Анна-Мария умела слушать собеседника, не перебивая, и Альдо довольно быстро рассказал ей о сложившемся положении. Однако вместо того чтобы испугаться возможных неприятностей, связанных с ее будущей пансионеркой, она расхохоталась.
– Уверена, все, что она говорит, – сплошное преувеличение! Ты же знаешь женщин! Этой, например, взбрело в голову стать княгиней Морозини. Поскольку ты не беден и не уродлив, я ее
– Даже и не думай об этом! Времена, когда я хотел на ней жениться, давно прошли, и я сильно удивился бы, если бы это желание вернулось. И все же не считай неприятности Анельки пустяками. Я ведь рассказал тебе все как есть не только потому, что ты – верный друг, но и для того, чтобы ты могла отказаться, узнав всю правду.
– Ты хочешь, чтобы я отказалась?
– Нет. Надеюсь, ты согласишься, но времена переменились, и иностранцы, подолгу задерживающиеся в Венеции, привлекают особое внимание молодчиков Муссолини, а я не хочу, чтобы у тебя были неприятности.
– Нет никаких причин для неприятностей. Во-первых, меня очень уважают в муниципалитете, во-вторых, шеф местных фашистов ест у меня с руки, и главное – у твоей подружки американский паспорт. А «черные рубашки» обожают американцев и их доллары. Если мисс Кэмпбелл хорошо сыграет свою роль, проблем не будет. Ступай за ней!
– Приведу после обеда. Ты просто прелесть! Вернувшись домой, Альдо принялся искать Анельку, чтобы поскорее сообщить ей, что все уладилось. Однако это оказалось нелегко, ибо он и мысли не допускал, что она может оказаться перед витринами его магазина. И все же она была именно там в обществе Анджело Пизани, явно павшего перед ее чарами. Молодой человек с благоговейной предупредительностью водил гостью по двум большим залам, прежде, в те времена, когда венецианские корабли заходили в порты Леванта, чтобы вывезти оттуда все, чем славился сказочный Восток, служившим складами товаров. Теперь место специй, рулонов шелка, ковров и другой роскоши заняла – свято место пусто не бывает! – выставка чудес, произведенных за века художниками и ремесленниками старушки Европы.

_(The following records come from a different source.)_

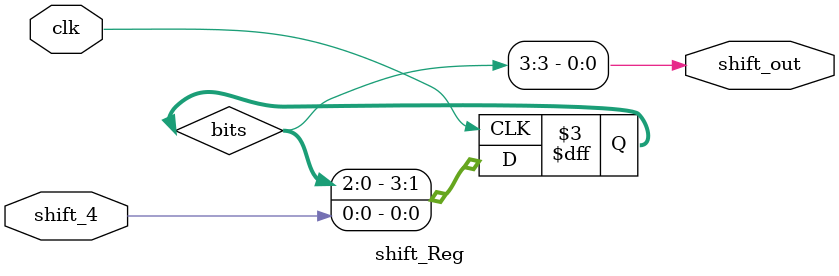
<source format=v>
module shift_Reg(input shift_4,input clk,output shift_out);
reg [3:0] bits;
assign shift_out = bits[3];
always @(posedge clk) 
  begin
  bits <= bits << 1;
  bits[0] <= shift_4;
  end
 endmodule
 
</source>
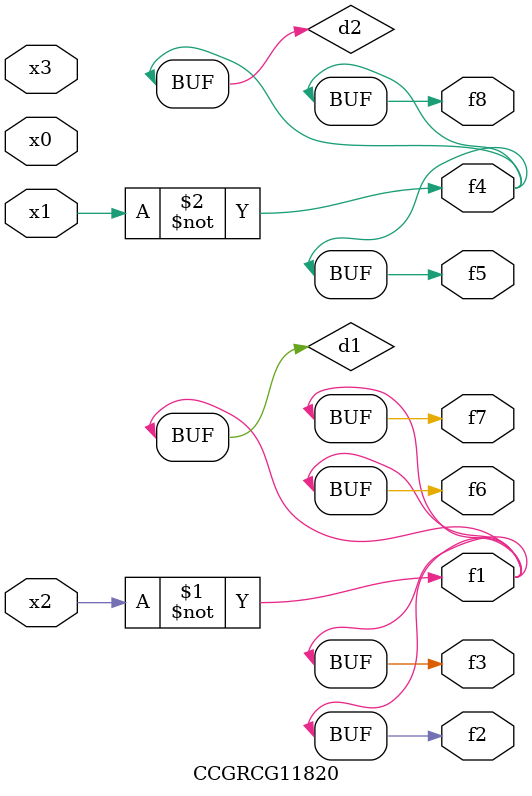
<source format=v>
module CCGRCG11820(
	input x0, x1, x2, x3,
	output f1, f2, f3, f4, f5, f6, f7, f8
);

	wire d1, d2;

	xnor (d1, x2);
	not (d2, x1);
	assign f1 = d1;
	assign f2 = d1;
	assign f3 = d1;
	assign f4 = d2;
	assign f5 = d2;
	assign f6 = d1;
	assign f7 = d1;
	assign f8 = d2;
endmodule

</source>
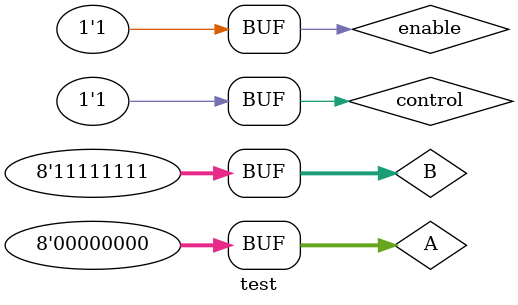
<source format=v>
module EightBitPort ( ControlEnable , GroupControl , BigBus ,SmallBus );
input  ControlEnable , GroupControl;
inout [7:0] BigBus;
inout [7:0] SmallBus;

 assign  SmallBus = (GroupControl && ControlEnable)? BigBus: 8'bzzzzzzzz ;
 assign  BigBus = (!GroupControl && ControlEnable)? SmallBus: 8'bzzzzzzzz ;
endmodule

module test ();

reg enable;
reg control;

 reg [7:0] A ;
 reg [7:0] B ;


initial
begin
$monitor("%b , %b , %b , %b" ,enable , control , A , B);
 enable = 1;
 control = 1;
 A = 8'b00000000;
 B = 8'b11111111;

end

EightBitPort porty (enable,control,A,B );


endmodule 
</source>
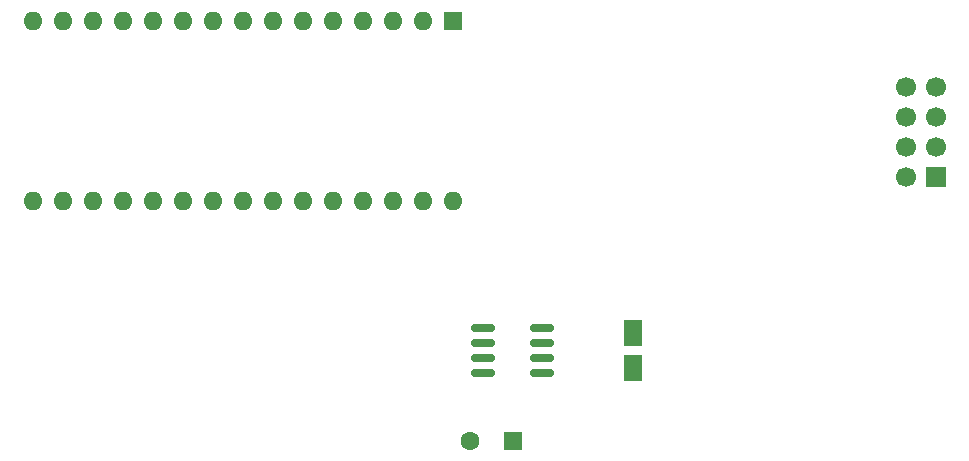
<source format=gbr>
%TF.GenerationSoftware,KiCad,Pcbnew,(6.0.5)*%
%TF.CreationDate,2022-06-15T21:14:50-03:00*%
%TF.ProjectId,transmitter-pcb,7472616e-736d-4697-9474-65722d706362,rev?*%
%TF.SameCoordinates,Original*%
%TF.FileFunction,Soldermask,Top*%
%TF.FilePolarity,Negative*%
%FSLAX46Y46*%
G04 Gerber Fmt 4.6, Leading zero omitted, Abs format (unit mm)*
G04 Created by KiCad (PCBNEW (6.0.5)) date 2022-06-15 21:14:50*
%MOMM*%
%LPD*%
G01*
G04 APERTURE LIST*
G04 Aperture macros list*
%AMRoundRect*
0 Rectangle with rounded corners*
0 $1 Rounding radius*
0 $2 $3 $4 $5 $6 $7 $8 $9 X,Y pos of 4 corners*
0 Add a 4 corners polygon primitive as box body*
4,1,4,$2,$3,$4,$5,$6,$7,$8,$9,$2,$3,0*
0 Add four circle primitives for the rounded corners*
1,1,$1+$1,$2,$3*
1,1,$1+$1,$4,$5*
1,1,$1+$1,$6,$7*
1,1,$1+$1,$8,$9*
0 Add four rect primitives between the rounded corners*
20,1,$1+$1,$2,$3,$4,$5,0*
20,1,$1+$1,$4,$5,$6,$7,0*
20,1,$1+$1,$6,$7,$8,$9,0*
20,1,$1+$1,$8,$9,$2,$3,0*%
G04 Aperture macros list end*
%ADD10RoundRect,0.150000X-0.825000X-0.150000X0.825000X-0.150000X0.825000X0.150000X-0.825000X0.150000X0*%
%ADD11O,1.600000X1.600000*%
%ADD12R,1.600000X1.600000*%
%ADD13R,1.700000X1.700000*%
%ADD14C,1.700000*%
%ADD15RoundRect,0.250000X0.550000X0.550000X-0.550000X0.550000X-0.550000X-0.550000X0.550000X-0.550000X0*%
%ADD16C,1.600000*%
%ADD17R,1.600000X2.200000*%
G04 APERTURE END LIST*
D10*
%TO.C,U1*%
X137095000Y-112395000D03*
X137095000Y-113665000D03*
X137095000Y-114935000D03*
X137095000Y-116205000D03*
X132145000Y-116205000D03*
X132145000Y-114935000D03*
X132145000Y-113665000D03*
X132145000Y-112395000D03*
%TD*%
D11*
%TO.C,A1*%
X129540000Y-101600000D03*
X127000000Y-101600000D03*
X124460000Y-101600000D03*
X121920000Y-101600000D03*
X119380000Y-101600000D03*
X116840000Y-101600000D03*
X114300000Y-101600000D03*
X111760000Y-101600000D03*
X109220000Y-101600000D03*
X106680000Y-101600000D03*
X104140000Y-101600000D03*
X101600000Y-101600000D03*
X99060000Y-101600000D03*
X96520000Y-101600000D03*
X93980000Y-101600000D03*
X93980000Y-86360000D03*
X96520000Y-86360000D03*
X99060000Y-86360000D03*
X101600000Y-86360000D03*
X104140000Y-86360000D03*
X106680000Y-86360000D03*
X109220000Y-86360000D03*
X111760000Y-86360000D03*
X114300000Y-86360000D03*
X116840000Y-86360000D03*
X119380000Y-86360000D03*
X121920000Y-86360000D03*
X124460000Y-86360000D03*
X127000000Y-86360000D03*
D12*
X129540000Y-86360000D03*
%TD*%
D13*
%TO.C,U2*%
X170480000Y-99605000D03*
D14*
X167940000Y-99605000D03*
X170480000Y-97065000D03*
X167940000Y-97065000D03*
X170480000Y-94525000D03*
X167940000Y-94525000D03*
X170480000Y-91985000D03*
X167940000Y-91985000D03*
%TD*%
D15*
%TO.C,J1*%
X134620000Y-121920000D03*
D16*
X131020000Y-121920000D03*
%TD*%
D17*
%TO.C,C1*%
X144780000Y-112800000D03*
X144780000Y-115800000D03*
%TD*%
M02*

</source>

Альдо появился как раз в ту минуту, когда Анелька взяла в руку большой старинный кубок из гравированного золотом хрусталя.
Она подставляла кубок под лучи солнца и радовалась, глядя, как играют блики на гранях, а Анджело, порозовевший от волнения, тихим голосом рассказывал ей историю этого бесценного экспоната. Увидев вошедшего хозяина, молодой человек покраснел и смутился так, словно Морозини застал его на месте преступления.
– Я... я имел счастье... быть пре... представленным мисс Кэмпбелл... Это... это сделал господин Бюто, – бормотал он. – И я... я показываю наши... сокровища...
– Не смущайтесь, старина! – ласково улыбнулся ему Альдо. – Вы очень хорошо сделали, что развлекли нашу гостью.
– Это же настоящая пещера Али-Бабы, дорогой князь! – воскликнула Анелька, отставляя кубок. – Не хватает только драгоценных камней! Где же вы их прячете?
– В самом тайном месте. Когда собираюсь продавать их, само собой разумеется. А сейчас у меня ничего такого на продажу нет.
– Но... говорят, вы коллекционер. Значит, у вас есть коллекция? Вы мне ее покажете?
И тон, и улыбка Анельки были одинаково вызывающими, и Альдо стало не по себе от этого ее внезапного интереса к тому, что для него, как и для других ценителей, было неприкосновенной святыней. Он вспомнил, что прелестное создание – дочь графа Солманского, человека, которого он имел все основания подозревать в соучастии в убийстве его матери, княгини Изабеллы, совершенном ради того, чтобы завладеть звездообразным сапфиром из старинного нагрудника Первосвященника Иерусалимского храма.